-------- Passage provided
Geography
- Location: NHA1, Baramulla, Jammu and Kashmir, India

Organisation
- Care system: Missionary
- Type: General
- Religious affiliation: Roman Catholic
- Affiliated university: The Catholic Health Association of India
- Patron: St. Joseph

Services
- Emergency department: Yes
- Beds: 300

History
- Founded: 1921; 105 years ago

Links
- Lists: Hospitals in India

= St. Joseph's Hospital, Baramulla =

St. Joseph's Hospital, Baramulla, is a Catholic hospital and School of Nursing situated in Baramulla, Jammu and Kashmir, India.

== History ==
St. Joseph Hospital was started on 21 September 1921 by Franciscan Missionaries of Mary. Franciscan Missionaries of Mary sisters came from Rawalpindi to start a hospital at the request of the Mill Hill Fathers. After setting up a temporary dispensary followed by a maternity hospital and dispensary in 1931, a full-fledged general hospital was established in 1937.

On 22 October 1947, Pashtun tribal raiders backed by Pakistan military apparatus invaded the then independent princely state of Jammu and Kashmir. They penetrated into Baramulla in the following days and went on a carnage. Six people were killed at the hospital—a British colonel and his wife, a nurse, a patient, the husband of a physician, and Sister Teresalina. (Note: Their tombs are situated within the hospital compound.) According to survivors, a missionary-educated Pakistani Army officer drove the raiders out of the hospital.

In 1965, auxiliary nurse midwifery and female multi purpose health worker courses were started at the hospital.

== Present ==
St. Joseph's Hospital, School and Catholic Church share the same campus. St. Joseph Hospital is the only Christian hospital in the valley of Kashmir. It is affiliated with the Catholic Health Association of India and Missionaries Health Services. It has served the valley in many ways.
----------------
-------- Recorded information
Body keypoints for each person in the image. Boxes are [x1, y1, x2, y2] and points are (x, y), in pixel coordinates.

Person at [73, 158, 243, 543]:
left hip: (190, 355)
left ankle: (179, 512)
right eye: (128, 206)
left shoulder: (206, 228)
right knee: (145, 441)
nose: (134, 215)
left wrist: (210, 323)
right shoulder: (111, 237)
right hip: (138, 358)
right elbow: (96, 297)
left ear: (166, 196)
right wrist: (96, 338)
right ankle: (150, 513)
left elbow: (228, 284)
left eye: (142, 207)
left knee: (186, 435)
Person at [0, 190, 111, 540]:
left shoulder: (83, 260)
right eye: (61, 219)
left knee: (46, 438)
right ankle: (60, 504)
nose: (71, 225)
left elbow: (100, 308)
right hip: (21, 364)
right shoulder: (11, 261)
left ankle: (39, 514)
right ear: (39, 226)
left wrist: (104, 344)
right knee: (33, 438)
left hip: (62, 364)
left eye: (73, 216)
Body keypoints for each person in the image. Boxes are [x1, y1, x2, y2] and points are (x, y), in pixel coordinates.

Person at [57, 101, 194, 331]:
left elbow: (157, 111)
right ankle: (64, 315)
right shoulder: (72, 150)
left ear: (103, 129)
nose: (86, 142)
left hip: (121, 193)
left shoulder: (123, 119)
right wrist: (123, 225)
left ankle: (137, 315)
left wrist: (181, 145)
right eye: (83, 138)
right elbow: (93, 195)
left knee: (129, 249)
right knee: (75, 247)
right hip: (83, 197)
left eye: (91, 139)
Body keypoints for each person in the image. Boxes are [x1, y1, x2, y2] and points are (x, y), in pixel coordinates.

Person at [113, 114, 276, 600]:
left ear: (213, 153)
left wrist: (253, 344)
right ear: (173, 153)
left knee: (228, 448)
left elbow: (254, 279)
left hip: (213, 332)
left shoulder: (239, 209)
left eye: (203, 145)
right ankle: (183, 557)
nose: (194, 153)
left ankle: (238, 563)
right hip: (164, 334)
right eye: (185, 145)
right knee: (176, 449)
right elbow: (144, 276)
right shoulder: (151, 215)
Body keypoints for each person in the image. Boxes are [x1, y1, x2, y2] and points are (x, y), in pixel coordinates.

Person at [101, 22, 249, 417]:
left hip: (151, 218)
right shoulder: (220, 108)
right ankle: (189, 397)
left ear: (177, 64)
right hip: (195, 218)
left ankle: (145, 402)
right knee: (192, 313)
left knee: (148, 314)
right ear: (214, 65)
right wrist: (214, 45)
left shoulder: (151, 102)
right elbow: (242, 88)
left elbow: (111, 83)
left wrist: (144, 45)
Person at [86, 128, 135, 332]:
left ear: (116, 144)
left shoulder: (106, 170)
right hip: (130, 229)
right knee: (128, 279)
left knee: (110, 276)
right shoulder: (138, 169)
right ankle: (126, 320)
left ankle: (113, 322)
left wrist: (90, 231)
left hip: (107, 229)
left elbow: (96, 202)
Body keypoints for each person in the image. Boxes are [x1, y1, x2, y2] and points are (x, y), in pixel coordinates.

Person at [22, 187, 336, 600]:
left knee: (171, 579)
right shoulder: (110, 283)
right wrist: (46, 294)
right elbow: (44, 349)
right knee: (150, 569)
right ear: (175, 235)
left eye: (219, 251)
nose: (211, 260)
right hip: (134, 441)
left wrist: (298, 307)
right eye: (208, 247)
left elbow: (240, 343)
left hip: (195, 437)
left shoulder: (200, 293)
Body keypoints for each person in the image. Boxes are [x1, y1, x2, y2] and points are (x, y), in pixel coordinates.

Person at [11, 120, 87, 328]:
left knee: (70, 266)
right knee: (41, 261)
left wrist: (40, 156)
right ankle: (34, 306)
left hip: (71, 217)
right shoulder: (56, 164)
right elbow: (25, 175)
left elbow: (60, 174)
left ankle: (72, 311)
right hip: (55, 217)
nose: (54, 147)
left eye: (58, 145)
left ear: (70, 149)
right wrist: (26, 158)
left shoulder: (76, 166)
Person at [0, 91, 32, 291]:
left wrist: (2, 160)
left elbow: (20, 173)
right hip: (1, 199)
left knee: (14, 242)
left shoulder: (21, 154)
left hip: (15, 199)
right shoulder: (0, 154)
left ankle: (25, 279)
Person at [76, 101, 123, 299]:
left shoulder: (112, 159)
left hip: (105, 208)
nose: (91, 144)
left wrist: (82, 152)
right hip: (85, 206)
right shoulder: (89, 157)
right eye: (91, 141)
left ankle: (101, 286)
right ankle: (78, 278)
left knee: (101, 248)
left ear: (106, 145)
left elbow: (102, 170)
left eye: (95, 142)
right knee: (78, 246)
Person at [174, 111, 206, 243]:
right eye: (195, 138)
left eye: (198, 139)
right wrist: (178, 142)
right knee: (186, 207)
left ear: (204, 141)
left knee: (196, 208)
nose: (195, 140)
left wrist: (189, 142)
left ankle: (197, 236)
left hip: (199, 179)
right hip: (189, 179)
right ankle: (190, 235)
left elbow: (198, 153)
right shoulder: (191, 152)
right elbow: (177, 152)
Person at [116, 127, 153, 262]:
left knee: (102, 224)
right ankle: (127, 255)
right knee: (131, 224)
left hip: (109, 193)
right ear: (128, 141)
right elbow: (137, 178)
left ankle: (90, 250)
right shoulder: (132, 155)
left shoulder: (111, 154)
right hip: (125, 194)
----------------
:: Exercise details ::
According to the text on St. Joseph's Hospital, Baramulla, why did the Franciscan Missionaries of Mary sisters come from Rawalpindi? Answer in one to three sentences.

:: Task output ::
The sisters came from Rawalpindi to start a hospital because the Mill Hill Fathers asked them to.